Nearly Half Urban Population of Sub-Saharan Africa Still Live in Slums- Study
Slum in Africa
Housing conditions in sub-Saharan Africa have improved dramatically since 2000, but nearly half the urban population still live in slums, according to a major new study published on Wednesday.
Research in Nature magazine found the proportion of homes that met United Nations criteria for building standards, living space per person, water and sanitation had more than doubled between 2000 and 2015 to 23 percent.
But it estimated that 53 million urban Africans still lived in slum conditions in 2015, putting them at greater risk of mental health problems, respiratory and diarrhea disease and vector-borne diseases such as malaria.
Lead author Lucy Tusting of the London School of Hygiene and Tropical Medicine said the results were a “crucial step” toward achieving key U.N. development goals.
“This research provides the first accurate data on housing conditions across both urban and rural sub-Saharan Africa, showing dramatic improvements since 2000 but an unacceptable persistence of urban unimproved housing in 2015,” she said.
“It also provides robust baseline data on African housing conditions for the U.N. Sustainable Development Goals, highlighting the housing needs of millions of Africans,” she told the Thomson Reuters Foundation by email.

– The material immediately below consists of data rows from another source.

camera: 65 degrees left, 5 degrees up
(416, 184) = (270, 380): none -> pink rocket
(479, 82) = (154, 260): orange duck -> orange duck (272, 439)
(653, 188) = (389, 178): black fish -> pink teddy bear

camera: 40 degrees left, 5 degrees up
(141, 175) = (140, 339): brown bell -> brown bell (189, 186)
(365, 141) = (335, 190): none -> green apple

The study looked at about 662,000 houses in 32 countries over 15 years, using national surveys.
Africa’s urban population is expected to triple in the next 50 years, according to the U.N., which has set the goal of ensuring everyone has access to adequate, safe and affordable housing and basic services by 2030.

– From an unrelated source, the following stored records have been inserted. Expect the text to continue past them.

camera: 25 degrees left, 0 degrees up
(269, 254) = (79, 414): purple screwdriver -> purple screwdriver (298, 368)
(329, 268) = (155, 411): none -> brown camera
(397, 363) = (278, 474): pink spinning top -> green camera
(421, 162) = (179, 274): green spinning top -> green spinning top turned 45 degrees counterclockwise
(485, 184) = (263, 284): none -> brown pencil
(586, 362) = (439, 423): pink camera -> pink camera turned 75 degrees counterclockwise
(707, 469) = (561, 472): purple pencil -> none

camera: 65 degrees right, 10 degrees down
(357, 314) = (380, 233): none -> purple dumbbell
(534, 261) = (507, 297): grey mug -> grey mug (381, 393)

Senior author Samir Bhatt from the MRC Centre for Global Infectious Disease Analysis at Imperial College in London said the findings showed that poor sanitation remained commonplace across much of sub-Saharan Africa, hampering progress.

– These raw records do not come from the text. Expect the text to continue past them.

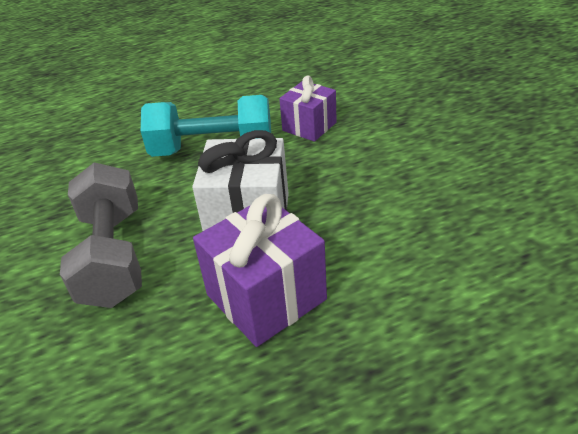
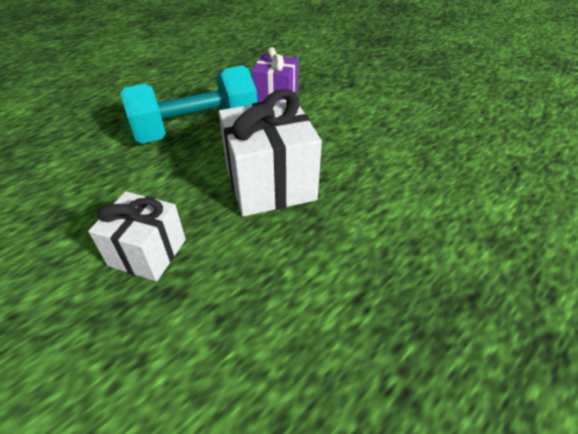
camera: 25 degrees left, 5 degrees up
(113, 256) = (148, 252): grey dumbbell -> white gift
(266, 297) = (334, 253): purple gift -> none

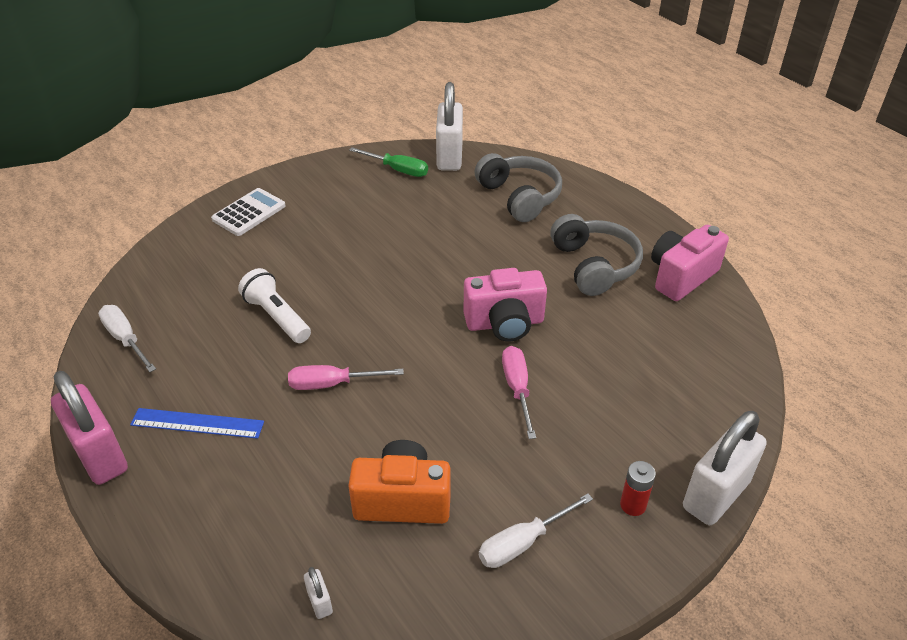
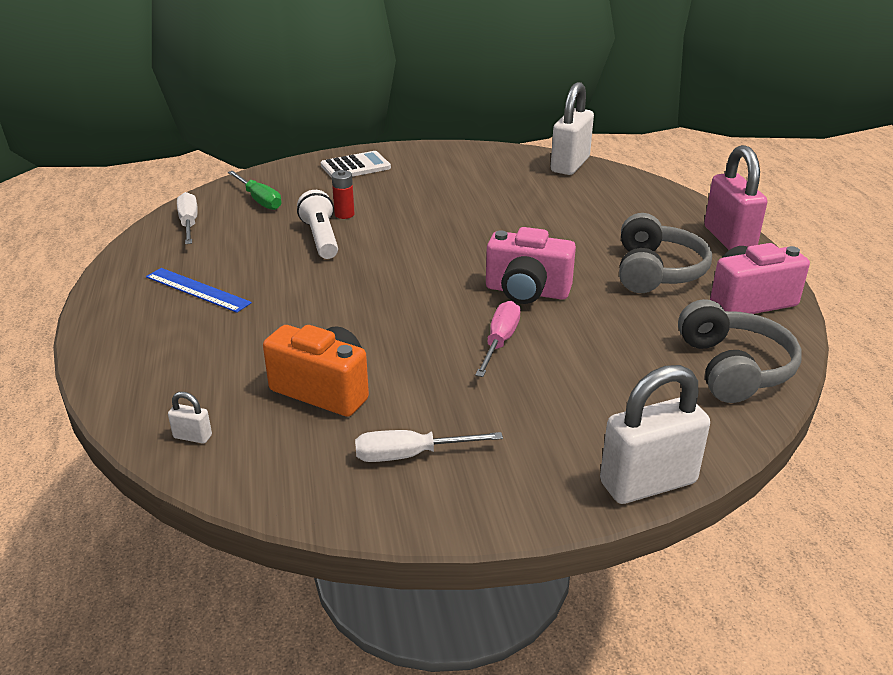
camera: 25 degrees right, 10 degrees down
(100, 456) = (107, 290): pink padlock -> pink padlock (729, 239)
(320, 602) = (192, 436): white padlock -> white padlock turned 75 degrees counterclockwise
(332, 384) = (330, 293): pink screwdriver -> none
(398, 170) = (512, 164): green screwdriver -> green screwdriver (259, 200)
(519, 197) = (617, 205): grey headphones -> grey headphones (733, 368)
(633, 505) = (547, 462): red battery -> red battery (344, 214)

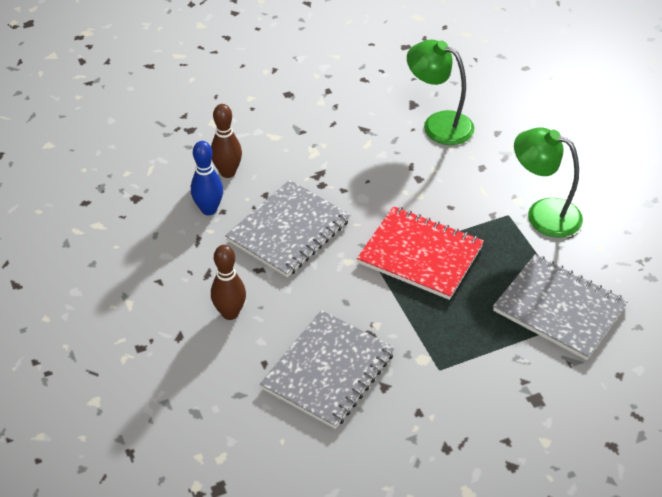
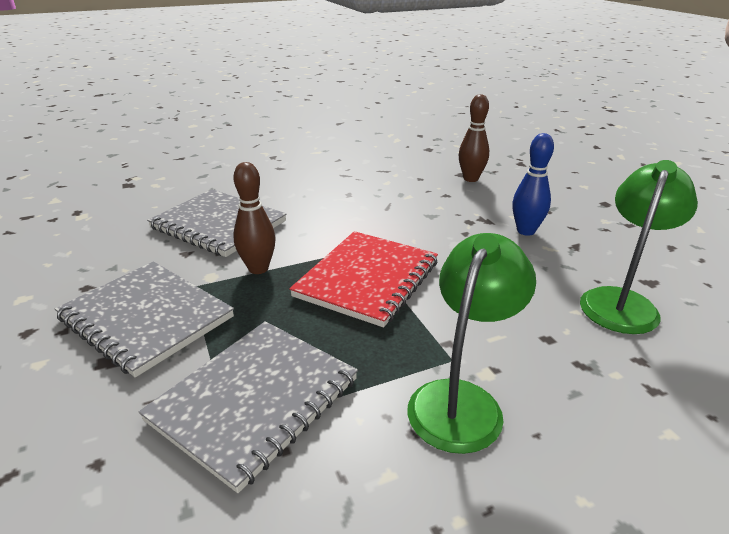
camera: 90 degrees right, 15 degrees down
(209, 209) = (420, 173): blue bowling pin -> blue bowling pin (526, 231)
(230, 313) = (299, 184): brown bowling pin -> brown bowling pin (258, 268)
(288, 230) = (399, 205): grey notebook -> grey notebook (146, 318)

“Our study demonstrates that people are widely investing in their homes, but there is also an urgent need for governments to help improve water and sanitation infrastructure,” he said.
The study found 47 percent of people in urban sub-Saharan Africa still lived in slum-like housing, meaning it was overcrowded, lacked good water or good sanitation, or was badly constructed.
It found poor sanitation – a key contributor to disease – accounted for much of the substandard housing in the region, where 90 percent of the world’s malaria cases occur according to the U.N. children’s agency.
Tusting said improving housing and sanitation was an effective means of reducing transmission of diseases such as malaria, dengue, chikungunya, yellow fever and Zika virus.
“But it is important that health specialists work closely with urban planners, engineers and governments to help achieve that,” she added.